>>>

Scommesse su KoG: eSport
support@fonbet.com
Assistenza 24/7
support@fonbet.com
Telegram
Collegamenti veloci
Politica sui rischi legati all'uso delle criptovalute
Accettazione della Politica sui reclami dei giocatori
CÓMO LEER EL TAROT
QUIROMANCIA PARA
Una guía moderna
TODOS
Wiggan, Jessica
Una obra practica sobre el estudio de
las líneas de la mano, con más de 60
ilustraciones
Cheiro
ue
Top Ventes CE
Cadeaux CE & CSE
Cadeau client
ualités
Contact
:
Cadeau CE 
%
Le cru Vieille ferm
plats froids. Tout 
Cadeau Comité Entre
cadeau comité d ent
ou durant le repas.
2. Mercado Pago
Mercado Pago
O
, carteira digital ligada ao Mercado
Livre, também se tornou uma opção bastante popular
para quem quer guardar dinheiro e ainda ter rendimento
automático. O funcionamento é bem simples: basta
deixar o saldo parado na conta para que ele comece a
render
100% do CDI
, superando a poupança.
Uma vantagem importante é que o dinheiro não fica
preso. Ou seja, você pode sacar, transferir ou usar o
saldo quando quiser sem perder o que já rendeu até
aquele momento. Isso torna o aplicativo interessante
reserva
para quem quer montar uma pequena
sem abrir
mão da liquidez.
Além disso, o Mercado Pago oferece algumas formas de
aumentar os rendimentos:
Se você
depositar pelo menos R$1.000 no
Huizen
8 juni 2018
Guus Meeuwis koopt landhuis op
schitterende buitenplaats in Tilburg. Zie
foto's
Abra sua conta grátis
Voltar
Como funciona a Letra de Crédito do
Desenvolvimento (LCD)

<<<

§ WORK INSTRUCTIONS
Which lines of the entries above contain the string "você"? Copy each one.

§ PROBLEM SOLUTION
preso. Ou seja, você pode sacar, transferir ou usar o
Se você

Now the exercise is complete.